--- START ---

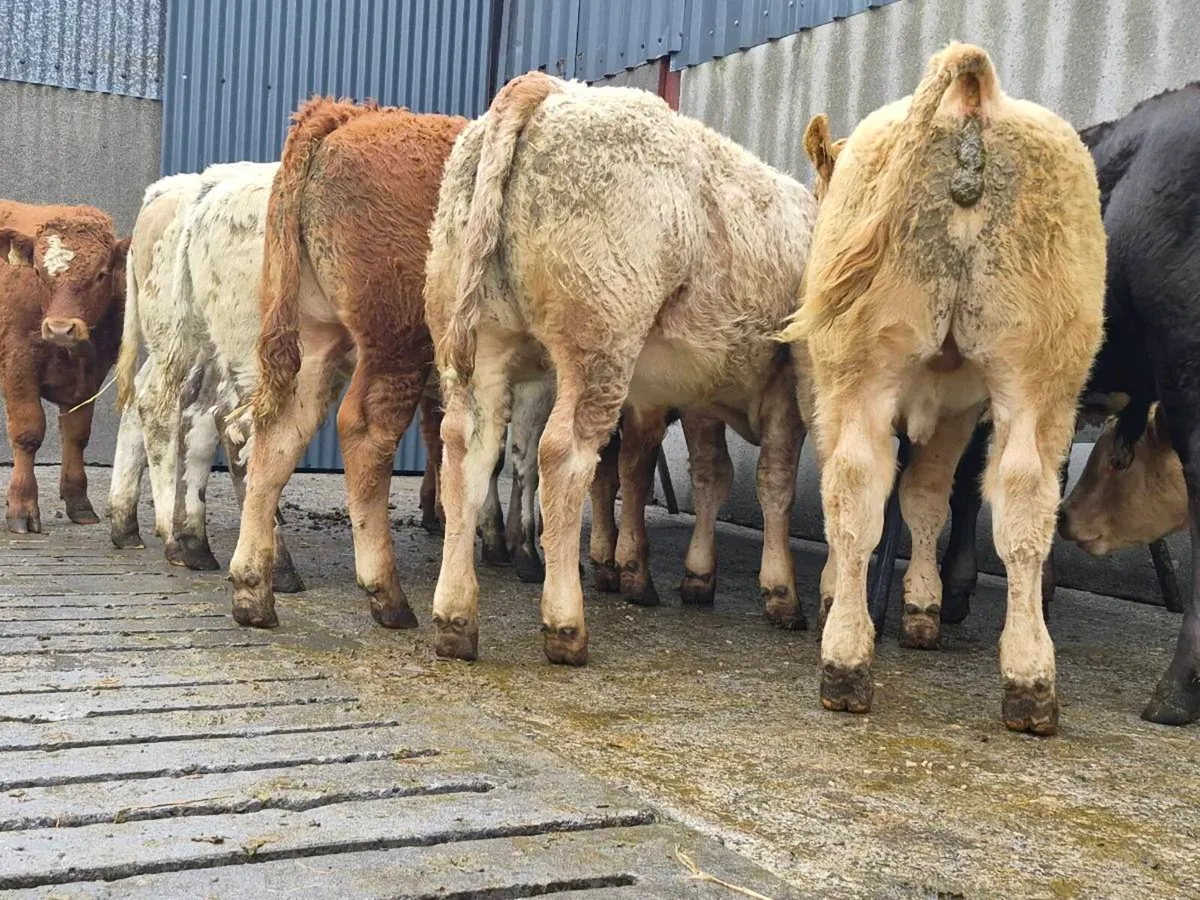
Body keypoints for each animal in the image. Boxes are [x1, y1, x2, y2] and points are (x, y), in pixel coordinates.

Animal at [0, 201, 129, 533]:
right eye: (37, 272)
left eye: (101, 274)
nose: (60, 328)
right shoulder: (18, 362)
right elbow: (28, 432)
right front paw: (22, 507)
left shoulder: (92, 374)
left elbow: (76, 434)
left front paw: (78, 502)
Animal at [239, 97, 468, 630]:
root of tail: (350, 114)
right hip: (399, 339)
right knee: (365, 432)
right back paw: (387, 595)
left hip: (314, 338)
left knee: (279, 432)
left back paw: (253, 591)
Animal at [426, 72, 816, 665]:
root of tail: (548, 88)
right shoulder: (784, 388)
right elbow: (774, 484)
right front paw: (782, 592)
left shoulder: (697, 391)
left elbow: (709, 475)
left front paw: (696, 577)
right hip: (601, 341)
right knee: (563, 457)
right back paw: (565, 623)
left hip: (480, 343)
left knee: (468, 451)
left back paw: (455, 619)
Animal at [781, 43, 1106, 735]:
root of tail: (974, 102)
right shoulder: (958, 410)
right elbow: (927, 497)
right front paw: (922, 608)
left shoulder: (824, 401)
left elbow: (903, 501)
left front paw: (850, 595)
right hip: (1039, 373)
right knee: (1024, 501)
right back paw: (1030, 680)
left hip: (858, 369)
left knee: (854, 489)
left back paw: (845, 661)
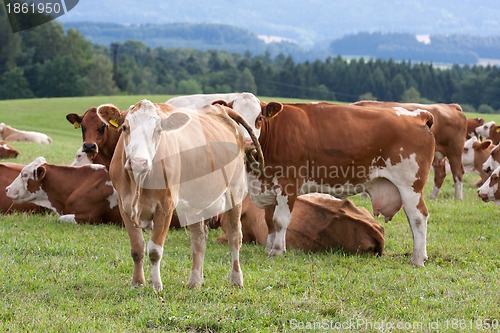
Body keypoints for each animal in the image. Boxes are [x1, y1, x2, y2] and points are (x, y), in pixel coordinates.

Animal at [95, 99, 264, 290]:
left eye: (158, 130)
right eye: (124, 127)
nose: (139, 162)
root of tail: (221, 109)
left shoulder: (165, 206)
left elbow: (154, 250)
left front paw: (156, 284)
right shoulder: (125, 206)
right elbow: (137, 248)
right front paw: (138, 282)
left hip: (235, 191)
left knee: (235, 236)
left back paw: (236, 279)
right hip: (195, 202)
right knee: (199, 239)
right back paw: (195, 281)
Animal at [232, 100, 436, 266]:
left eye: (259, 118)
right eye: (236, 119)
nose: (248, 143)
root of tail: (418, 114)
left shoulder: (288, 184)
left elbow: (280, 220)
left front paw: (277, 251)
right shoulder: (269, 188)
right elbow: (269, 221)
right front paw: (270, 247)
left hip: (410, 186)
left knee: (418, 217)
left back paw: (417, 259)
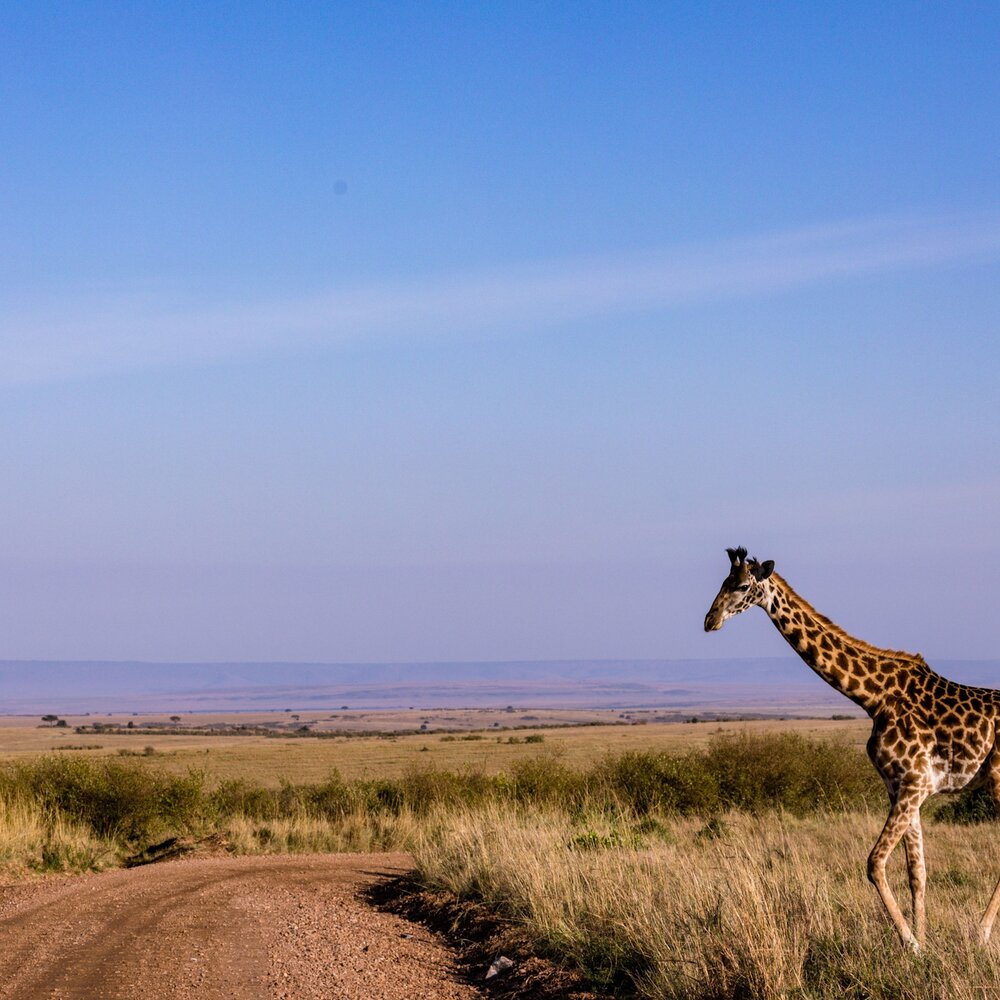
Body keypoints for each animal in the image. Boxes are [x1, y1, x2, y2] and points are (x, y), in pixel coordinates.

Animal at [704, 544, 1000, 948]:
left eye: (743, 585)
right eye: (723, 581)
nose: (710, 620)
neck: (874, 698)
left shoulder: (915, 783)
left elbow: (875, 862)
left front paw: (910, 944)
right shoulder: (903, 787)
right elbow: (917, 872)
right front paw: (924, 943)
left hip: (998, 780)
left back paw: (981, 934)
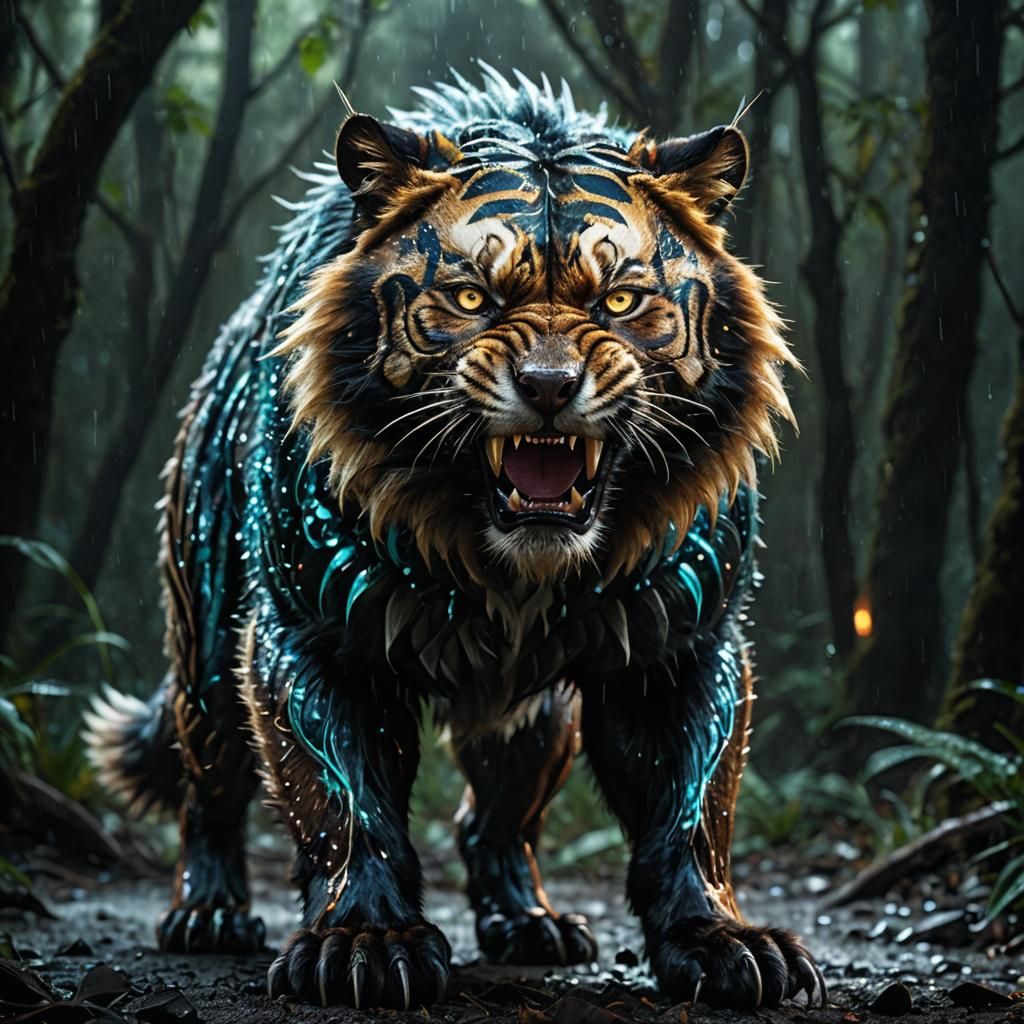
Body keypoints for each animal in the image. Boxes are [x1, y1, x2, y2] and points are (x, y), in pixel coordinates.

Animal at [84, 66, 825, 1012]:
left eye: (619, 299)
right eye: (474, 297)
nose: (549, 385)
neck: (510, 567)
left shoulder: (680, 645)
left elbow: (694, 803)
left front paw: (722, 940)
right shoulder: (313, 635)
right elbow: (341, 801)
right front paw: (364, 944)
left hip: (534, 720)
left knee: (492, 817)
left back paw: (530, 923)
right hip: (209, 650)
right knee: (209, 783)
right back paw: (208, 914)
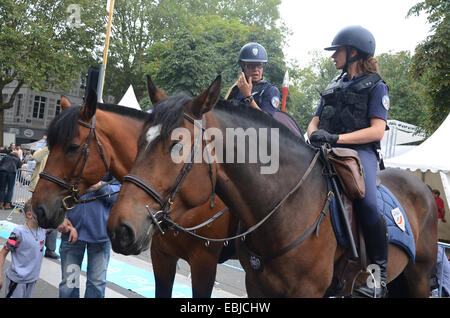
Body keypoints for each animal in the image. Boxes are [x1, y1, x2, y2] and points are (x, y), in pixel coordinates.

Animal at [107, 76, 438, 296]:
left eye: (177, 145)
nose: (119, 228)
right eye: (139, 141)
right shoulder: (253, 285)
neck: (287, 208)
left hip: (419, 277)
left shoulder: (206, 265)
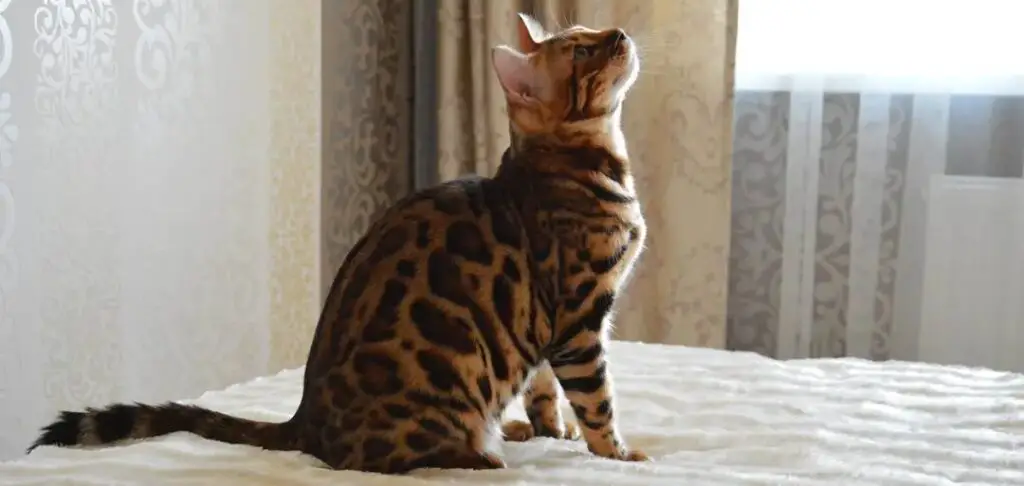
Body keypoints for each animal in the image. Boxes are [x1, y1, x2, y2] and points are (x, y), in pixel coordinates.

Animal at [28, 12, 647, 474]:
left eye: (590, 33)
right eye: (582, 53)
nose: (619, 34)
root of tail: (304, 423)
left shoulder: (548, 328)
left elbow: (544, 390)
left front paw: (554, 432)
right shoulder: (578, 320)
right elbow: (597, 399)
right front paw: (618, 453)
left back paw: (511, 429)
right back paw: (482, 454)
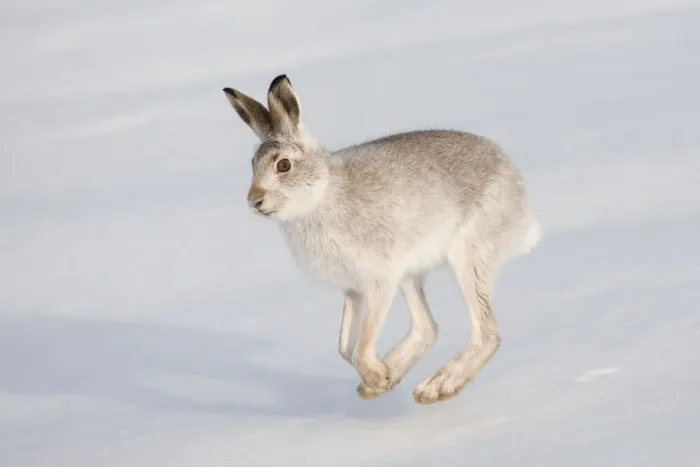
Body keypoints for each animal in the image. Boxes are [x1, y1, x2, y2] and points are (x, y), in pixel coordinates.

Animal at [222, 74, 541, 404]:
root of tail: (517, 188)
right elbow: (345, 347)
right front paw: (381, 379)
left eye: (283, 165)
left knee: (485, 332)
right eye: (252, 165)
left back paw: (437, 387)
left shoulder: (380, 280)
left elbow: (359, 349)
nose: (254, 201)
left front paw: (377, 375)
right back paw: (390, 377)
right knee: (427, 327)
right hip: (412, 274)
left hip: (467, 256)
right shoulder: (353, 290)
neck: (320, 195)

--- END ---

◆ TASK INSTRUCTIONS ◆
Whenever a line of the records holds the string "tail", pick it out and copy it.

◆ EXERCISE RESULT ◆
root of tail: (350, 114)
root of tail: (548, 88)
root of tail: (974, 102)
root of tail: (221, 109)
root of tail: (418, 114)
root of tail: (304, 423)
root of tail: (517, 188)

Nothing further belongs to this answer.